From our discussion above, we can recognize each of these expected values:

• The expected value of $${\left(u-\mu \right)}^2$$ is the variance of the original distribution, which is $$\sigma^2$$. Since this is a definition, it is exact.
• The best possible estimate of the expected value of $${\left(u-\overline{u}\right)}^2$$ is $\sum^N_{i=1}{{\left(u_i-\overline{u}\right)}^2\left(\frac{1}{N}\right)}$
• The expected value of $${\left(\overline{u}-\mu \right)}^2$$ is the expected value of the variance of averages of $$N$$ random variables drawn from the original distribution. That is, the expected value of $${\left(\overline{u}-\mu \right)}^2$$ is what we would get if we repeatedly drew $$N$$ values from the original distribution, computed the average of each set of $$N$$ values, and then found the variance of this new distribution of average values. By the central limit theorem, this variance is $${\sigma^2}/{N}$$. Thus, the expected value of $${\left(\overline{u}-\mu \right)}^2$$ is exactly $${\sigma^2}/{N}$$.
• Since $$\left(\overline{u}-\mu \right)$$ is constant, the expected value of $$2\left(u-\overline{u}\right)\left(\overline{u}-\mu \right)$$ is $2\left(\overline{u}-\mu \right)\left[\frac{1}{N}\sum^N_{i=1}{\left(u_i-\overline{u}\right)}\right]$ which is equal to zero, because $\sum^N_{i=1}{\left(u_i-\overline{u}\right)} = \left(\sum^N_{i=1}{u_i}\right)-N\overline{u}=0$ by the definition of $$\overline{u}$$.

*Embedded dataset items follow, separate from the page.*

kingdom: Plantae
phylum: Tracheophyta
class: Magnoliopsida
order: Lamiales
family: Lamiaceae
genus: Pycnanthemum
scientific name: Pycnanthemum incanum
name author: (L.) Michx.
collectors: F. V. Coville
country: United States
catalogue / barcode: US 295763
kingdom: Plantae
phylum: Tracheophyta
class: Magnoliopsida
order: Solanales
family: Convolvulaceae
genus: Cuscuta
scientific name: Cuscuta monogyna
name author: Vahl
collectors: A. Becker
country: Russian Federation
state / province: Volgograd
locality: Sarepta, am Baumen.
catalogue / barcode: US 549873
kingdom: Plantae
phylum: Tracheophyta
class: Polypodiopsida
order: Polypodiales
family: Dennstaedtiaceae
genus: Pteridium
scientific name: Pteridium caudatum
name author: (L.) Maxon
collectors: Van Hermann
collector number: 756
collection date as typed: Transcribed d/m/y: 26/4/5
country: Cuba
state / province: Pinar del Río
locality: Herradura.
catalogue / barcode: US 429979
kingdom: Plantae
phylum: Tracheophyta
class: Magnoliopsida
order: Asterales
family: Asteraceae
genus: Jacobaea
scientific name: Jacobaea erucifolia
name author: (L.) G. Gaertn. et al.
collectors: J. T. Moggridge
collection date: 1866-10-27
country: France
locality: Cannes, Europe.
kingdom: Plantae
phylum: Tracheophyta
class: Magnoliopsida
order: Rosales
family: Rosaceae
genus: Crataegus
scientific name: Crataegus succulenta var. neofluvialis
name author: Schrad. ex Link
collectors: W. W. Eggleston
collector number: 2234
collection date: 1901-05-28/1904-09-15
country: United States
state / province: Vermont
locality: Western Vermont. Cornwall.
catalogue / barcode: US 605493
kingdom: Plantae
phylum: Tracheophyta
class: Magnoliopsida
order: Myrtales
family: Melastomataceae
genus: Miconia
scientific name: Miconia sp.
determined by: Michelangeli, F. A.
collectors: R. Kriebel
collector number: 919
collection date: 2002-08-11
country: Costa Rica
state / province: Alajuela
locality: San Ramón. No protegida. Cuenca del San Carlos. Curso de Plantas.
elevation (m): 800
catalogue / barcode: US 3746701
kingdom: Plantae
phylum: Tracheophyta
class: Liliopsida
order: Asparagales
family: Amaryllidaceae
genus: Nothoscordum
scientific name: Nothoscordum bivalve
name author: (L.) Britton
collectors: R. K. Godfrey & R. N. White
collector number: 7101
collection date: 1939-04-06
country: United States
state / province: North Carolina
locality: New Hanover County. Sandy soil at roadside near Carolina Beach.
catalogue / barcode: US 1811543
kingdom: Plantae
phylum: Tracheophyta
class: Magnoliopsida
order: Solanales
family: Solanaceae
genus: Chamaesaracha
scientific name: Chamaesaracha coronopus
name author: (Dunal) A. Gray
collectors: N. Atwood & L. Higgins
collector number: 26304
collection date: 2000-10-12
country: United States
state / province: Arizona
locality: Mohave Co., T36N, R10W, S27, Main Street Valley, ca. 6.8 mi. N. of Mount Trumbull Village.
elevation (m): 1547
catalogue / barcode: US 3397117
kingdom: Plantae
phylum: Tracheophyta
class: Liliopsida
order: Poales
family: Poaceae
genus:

Substituting, our expression for the expected value of $${\left(u-\mu \right)}^2$$ becomes:

$\sigma^2\approx \sum^N_{i=1} \left(u_i-\overline{u}\right)^2\left(\frac{1}{N}\right)+\frac{\sigma^2}{N}$

so that

$\sigma^2\left(1-\frac{1}{N}\right)=\sigma^2\left(\frac{N-1}{N}\right)\approx \sum^N_{i=1} \frac{\left(u_i-\overline{u}\right)^2}{N}$

and

$\sigma^2 \approx \sum^N_{i=1} \frac{\left(u_i-\overline{u}\right)^2}{N-1}$

That is, as originally stated, when we must use $$\overline{u}$$ rather than the true mean, $$\mu$$, in the sum of squared differences, the best possible estimate of $$\sigma^2$$, usually denoted $$s^2$$, is obtained by dividing by $$N-1$$, rather than by $$N$$.